Posted by Steve Webb on 3/10

Walking through Will Rogers State Park (Pacific Palisades) I have seen this beautiful bird recently..Always a delight.

Posted by sandy lindberg on 3/10

In North East PA,I have had Bluebirds for the past 11 yrs. all Winter long! Beautiful site in the dreary Winter!The beginning of March,Sweet-Ums started to build her nest as Poser(Male)keeps watch….This is about 2 1/2 weeks earlier than last year.With the mild Winter and now Spring like weather its no wonder she’s building.Alas, so are the House Sparrows…..

Posted by Mary Ann Hanzok on 3/11

Bluebirds started a nest in my box 3 days ago, they added material (Mostly Pine Needles)the last 3 days !! They started 3 weeks earlier than last year.  Around here in Western KY…. Bluebirds tend to stay around all winter long, unless it is an unusually cold and snowy winter !!!!  I LOVE MY BLUEBIRDS!!!  And I don’t let anything mess with them !!!

Posted by AL Downs on 3/11

Bluebird boxes keep the starlings out, but not the house sparrows.  My son is a ranger at an Army Corps of Engineers facility and checks the boxes regularly.  The sparrows often move in, throwing out eggs and/or baby bluebirds.  Then they build their messy nests over the bluebird nest.  My son cleans out the box and gets rid of the sparrows to give the bluebirds can start over again.

Posted by Kathie on 3/11

Saw Bluebirds in Northern IL first week in March. Not sure if they are nesting nearby..haven’t seen many for years, but have seen more in the last two years than all years before that. They do not stay around here all winter. I would like to encourage nesting, but do not want to attract house sparrows as we have a very limited population of those (we seem to have more song sparrows and savanah sparrows in my particular corner of the world).

Posted by Amy on 3/12

Havent seen any western bluebirds yet, but i do expect them, I see one pair every year,, we have starlings too, but not in big numbers, and yes they are very aggresive and try to chase my dog away from its food bowl so they can eat out of it.
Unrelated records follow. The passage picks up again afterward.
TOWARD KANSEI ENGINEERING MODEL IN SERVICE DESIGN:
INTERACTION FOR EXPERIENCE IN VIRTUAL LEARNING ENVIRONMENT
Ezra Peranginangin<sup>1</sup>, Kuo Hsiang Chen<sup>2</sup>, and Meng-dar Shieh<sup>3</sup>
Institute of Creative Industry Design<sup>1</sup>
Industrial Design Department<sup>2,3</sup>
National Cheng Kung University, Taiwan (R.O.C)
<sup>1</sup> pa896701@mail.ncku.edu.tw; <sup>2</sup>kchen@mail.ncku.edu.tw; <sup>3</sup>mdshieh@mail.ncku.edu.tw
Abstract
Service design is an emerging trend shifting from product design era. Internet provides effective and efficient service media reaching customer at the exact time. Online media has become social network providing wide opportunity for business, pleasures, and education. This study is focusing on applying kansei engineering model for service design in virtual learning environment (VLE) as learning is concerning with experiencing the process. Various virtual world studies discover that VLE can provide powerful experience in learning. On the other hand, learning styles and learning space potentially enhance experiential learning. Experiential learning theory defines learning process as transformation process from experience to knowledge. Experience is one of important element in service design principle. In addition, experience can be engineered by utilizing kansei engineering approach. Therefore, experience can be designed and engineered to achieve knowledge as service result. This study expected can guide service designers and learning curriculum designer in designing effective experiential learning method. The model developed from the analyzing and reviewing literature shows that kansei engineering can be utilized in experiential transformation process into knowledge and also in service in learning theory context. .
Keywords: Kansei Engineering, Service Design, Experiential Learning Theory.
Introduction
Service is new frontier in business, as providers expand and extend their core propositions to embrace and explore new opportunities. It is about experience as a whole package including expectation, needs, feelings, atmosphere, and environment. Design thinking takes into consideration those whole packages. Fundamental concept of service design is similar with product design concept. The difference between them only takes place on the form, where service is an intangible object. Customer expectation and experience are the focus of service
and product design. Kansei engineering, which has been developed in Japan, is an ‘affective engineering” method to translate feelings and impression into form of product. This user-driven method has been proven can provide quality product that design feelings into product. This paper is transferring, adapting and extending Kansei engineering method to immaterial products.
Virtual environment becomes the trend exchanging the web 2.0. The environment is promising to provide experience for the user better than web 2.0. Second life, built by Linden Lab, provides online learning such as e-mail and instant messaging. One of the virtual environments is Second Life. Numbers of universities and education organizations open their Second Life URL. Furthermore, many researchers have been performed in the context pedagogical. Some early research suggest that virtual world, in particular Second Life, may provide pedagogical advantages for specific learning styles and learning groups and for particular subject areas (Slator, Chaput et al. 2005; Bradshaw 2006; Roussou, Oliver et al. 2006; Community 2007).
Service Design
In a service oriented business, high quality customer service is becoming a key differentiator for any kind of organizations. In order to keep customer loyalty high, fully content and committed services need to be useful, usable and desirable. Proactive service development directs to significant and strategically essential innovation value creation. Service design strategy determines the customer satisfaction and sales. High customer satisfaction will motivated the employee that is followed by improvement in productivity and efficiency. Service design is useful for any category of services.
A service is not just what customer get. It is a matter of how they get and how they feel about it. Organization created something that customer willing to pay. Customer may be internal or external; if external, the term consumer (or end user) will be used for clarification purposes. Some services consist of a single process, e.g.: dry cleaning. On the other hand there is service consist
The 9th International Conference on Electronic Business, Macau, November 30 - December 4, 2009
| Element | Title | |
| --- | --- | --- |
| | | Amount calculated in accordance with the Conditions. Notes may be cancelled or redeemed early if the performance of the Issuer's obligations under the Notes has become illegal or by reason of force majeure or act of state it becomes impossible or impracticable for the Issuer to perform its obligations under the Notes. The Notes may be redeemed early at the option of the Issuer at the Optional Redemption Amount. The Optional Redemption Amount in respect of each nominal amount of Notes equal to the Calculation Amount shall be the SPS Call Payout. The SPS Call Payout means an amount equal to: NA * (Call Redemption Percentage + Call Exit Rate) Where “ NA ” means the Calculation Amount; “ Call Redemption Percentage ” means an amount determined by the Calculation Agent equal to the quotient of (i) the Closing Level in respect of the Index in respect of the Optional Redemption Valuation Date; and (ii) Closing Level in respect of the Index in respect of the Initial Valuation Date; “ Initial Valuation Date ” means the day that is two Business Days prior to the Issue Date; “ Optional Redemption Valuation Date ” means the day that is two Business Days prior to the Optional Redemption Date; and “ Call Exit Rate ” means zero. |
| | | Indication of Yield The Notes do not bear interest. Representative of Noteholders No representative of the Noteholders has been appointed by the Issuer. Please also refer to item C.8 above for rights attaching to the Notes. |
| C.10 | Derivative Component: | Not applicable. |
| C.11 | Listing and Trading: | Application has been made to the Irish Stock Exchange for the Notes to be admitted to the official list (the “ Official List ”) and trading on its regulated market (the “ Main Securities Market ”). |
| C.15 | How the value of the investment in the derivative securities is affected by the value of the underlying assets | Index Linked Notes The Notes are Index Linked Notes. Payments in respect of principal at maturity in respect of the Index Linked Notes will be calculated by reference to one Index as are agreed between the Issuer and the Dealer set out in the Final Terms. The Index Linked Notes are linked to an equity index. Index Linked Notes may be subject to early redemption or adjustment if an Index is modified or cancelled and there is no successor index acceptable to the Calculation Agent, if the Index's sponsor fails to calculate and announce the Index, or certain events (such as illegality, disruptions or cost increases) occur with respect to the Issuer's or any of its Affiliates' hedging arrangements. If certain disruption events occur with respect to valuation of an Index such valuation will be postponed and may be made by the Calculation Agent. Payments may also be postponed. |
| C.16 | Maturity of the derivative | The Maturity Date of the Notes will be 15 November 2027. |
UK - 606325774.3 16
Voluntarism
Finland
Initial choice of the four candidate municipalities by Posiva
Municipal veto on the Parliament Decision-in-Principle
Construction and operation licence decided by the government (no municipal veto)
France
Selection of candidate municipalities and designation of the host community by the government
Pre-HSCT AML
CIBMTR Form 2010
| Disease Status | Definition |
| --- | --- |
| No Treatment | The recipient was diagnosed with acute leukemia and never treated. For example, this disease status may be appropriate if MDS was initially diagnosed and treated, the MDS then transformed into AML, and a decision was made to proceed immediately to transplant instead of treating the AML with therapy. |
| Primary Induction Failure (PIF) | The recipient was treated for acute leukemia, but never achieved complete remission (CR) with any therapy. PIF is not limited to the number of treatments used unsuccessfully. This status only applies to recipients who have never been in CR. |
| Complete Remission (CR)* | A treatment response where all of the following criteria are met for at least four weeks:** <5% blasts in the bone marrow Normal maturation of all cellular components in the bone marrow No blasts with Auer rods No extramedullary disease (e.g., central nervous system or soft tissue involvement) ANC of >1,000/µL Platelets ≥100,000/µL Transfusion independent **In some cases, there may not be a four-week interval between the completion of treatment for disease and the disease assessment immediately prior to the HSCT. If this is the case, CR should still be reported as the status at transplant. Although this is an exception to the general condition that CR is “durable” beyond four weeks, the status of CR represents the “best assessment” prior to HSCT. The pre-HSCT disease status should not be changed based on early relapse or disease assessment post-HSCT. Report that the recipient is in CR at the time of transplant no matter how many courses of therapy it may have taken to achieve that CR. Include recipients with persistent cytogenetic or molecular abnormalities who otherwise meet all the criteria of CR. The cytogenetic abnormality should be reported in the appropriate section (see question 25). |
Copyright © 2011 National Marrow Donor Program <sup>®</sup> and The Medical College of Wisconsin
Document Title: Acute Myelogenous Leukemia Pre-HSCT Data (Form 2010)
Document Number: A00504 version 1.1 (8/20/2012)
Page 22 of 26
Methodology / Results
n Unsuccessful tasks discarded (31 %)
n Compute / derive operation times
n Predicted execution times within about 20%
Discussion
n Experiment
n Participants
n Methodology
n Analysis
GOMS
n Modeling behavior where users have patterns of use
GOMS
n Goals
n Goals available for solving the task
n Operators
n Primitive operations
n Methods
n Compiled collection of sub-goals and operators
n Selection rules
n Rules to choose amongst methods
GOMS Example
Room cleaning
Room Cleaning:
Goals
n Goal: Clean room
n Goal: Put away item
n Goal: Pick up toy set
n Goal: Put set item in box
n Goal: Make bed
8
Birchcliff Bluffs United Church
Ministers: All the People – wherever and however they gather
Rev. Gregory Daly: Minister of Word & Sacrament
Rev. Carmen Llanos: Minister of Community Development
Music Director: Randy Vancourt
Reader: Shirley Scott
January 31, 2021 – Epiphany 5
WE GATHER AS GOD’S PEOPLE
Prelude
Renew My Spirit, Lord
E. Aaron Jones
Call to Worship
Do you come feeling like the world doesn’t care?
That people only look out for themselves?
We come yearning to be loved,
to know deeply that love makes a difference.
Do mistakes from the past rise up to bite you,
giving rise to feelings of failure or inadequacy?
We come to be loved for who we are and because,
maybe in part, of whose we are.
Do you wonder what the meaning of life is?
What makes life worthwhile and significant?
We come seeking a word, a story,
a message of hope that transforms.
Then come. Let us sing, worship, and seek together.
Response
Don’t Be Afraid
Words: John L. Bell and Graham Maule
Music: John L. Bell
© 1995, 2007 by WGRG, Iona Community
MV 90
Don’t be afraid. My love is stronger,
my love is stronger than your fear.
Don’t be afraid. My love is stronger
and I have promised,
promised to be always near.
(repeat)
Posted by Steve from Hemet ca on 3/12

I love bluebirds

Posted by eNatureAdmin on 3/23

i have bluebirds nesting in my bluebird house here in dayton tn. they come every year.

Posted by jean on 3/24

My husband put up 3 bluebird houses this month. Right away the house sparrows moved into all three houses. A pair of starlings fought with the sparrows but realized they couldn’t fit through the hole and gave up. It’s been a few years since we actually had bluebird babies. We’re in Streamwood, Illinois.

Posted by Carol on 3/24

I live in northern Ma and many of my Bluebirds never leave, which always makes me nervous.  Freezing no food how do they make it?